Под обложкой словаря сидели взаперти все машины этой фабрики. И не было у меня ключа ко всем этим колесикам и винтикам.
Будильник остановился ночью, в начале первого. Мама проснулась за полдень. Она заводит будильник, тот не тикает. Мама говорит: «Нет будильника — значит, утро не настанет». Мама заворачивает будильник в газету и посылает с ним ребенка к сельскому часовщику. Часовщик спрашивает: «Вам когда будильник нужен?» Ребенок отвечает: «Нет будильника — значит, утро не настанет».
Но утро все-таки настает. К полудню мама просыпается и посылает ребенка к часовщику, забрать будильник. Часовщик высыпает в миску две пригоршни будильника. И говорит: «Песенка этого механизма спета».
По дороге домой ребенок выуживает из миски самое крохотное колесико, самый маленький штифтик, самый тоненький винтик.

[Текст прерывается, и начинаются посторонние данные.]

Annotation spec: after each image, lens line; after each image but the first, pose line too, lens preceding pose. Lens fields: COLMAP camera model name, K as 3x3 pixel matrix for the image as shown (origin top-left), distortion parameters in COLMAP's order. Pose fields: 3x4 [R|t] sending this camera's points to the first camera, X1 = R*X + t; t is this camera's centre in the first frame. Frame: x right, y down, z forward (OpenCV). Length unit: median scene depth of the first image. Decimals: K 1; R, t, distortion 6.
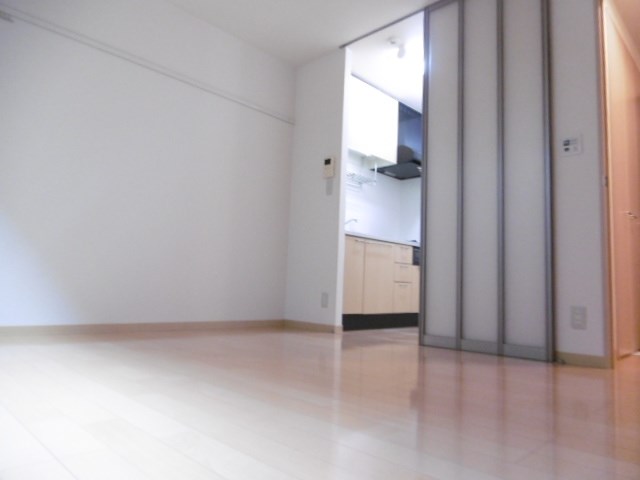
lens RADIAL K [[452.0, 0, 320.0], [0, 452.0, 240.0], [0, 0, 1]] dist [-0.000337, -0.000113]
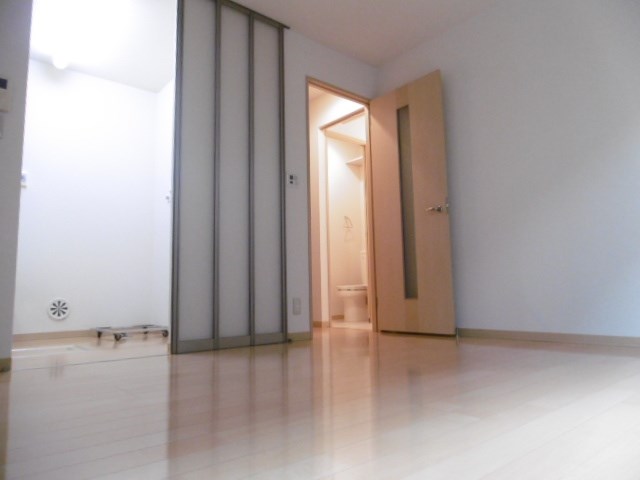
lens RADIAL K [[452.0, 0, 320.0], [0, 452.0, 240.0], [0, 0, 1]] dist [-0.000337, -0.000113]
pose [[0.114714, 0.071859, 0.990796, -0.759935], [-0.078074, 0.994947, -0.063121, 0.049070], [-0.990326, -0.070115, 0.119744, 0.736676]]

И глотает. Потом — колесико побольше…
С тех пор как у Терезы появилось цветастое платье, она каждый день заходила ко мне, в мою комнату на фабрике. Тереза сказала, что решила не вступать в партию. «Не на том уровне моя сознательность, — заявила она на собрании, — вдобавок я очень люблю ругаться».
— Все засмеялись, — рассказывала Тереза. — Мне можно отказаться, потому что мой отец был тут, на фабрике, начальником. Все памятники в городе им отлиты. Теперь уже старый он.
Я видела на Терезином лице скучную местность — где-то на скулах или прямо посередке, в глазах, или возле губ. Городское дитя, у которого, когда оно говорит, слова сопровождаются жестами.
Там, где у меня в душе была пустота, там была она и в душе у Терезы, но Тереза, в отличие от меня, туда не заглядывала. Разве только в тот первый раз, когда я ей неизвестно чем понравилась. Наверное, тем, что мои жесты жили сами по себе, своей собственной жизнью. Как и многие слова. Не только те, которые Эдгар, Курт, Георг и я приняли в качестве условных знаков для наших писем. В словаре сидели взаперти другие слова, условные знаки, принятые рабочими и жестяными баранами. Некоторые из них я привела в своих письмах к Эдгару и Георгу: гайка-барашек, червячная передача, кривошип.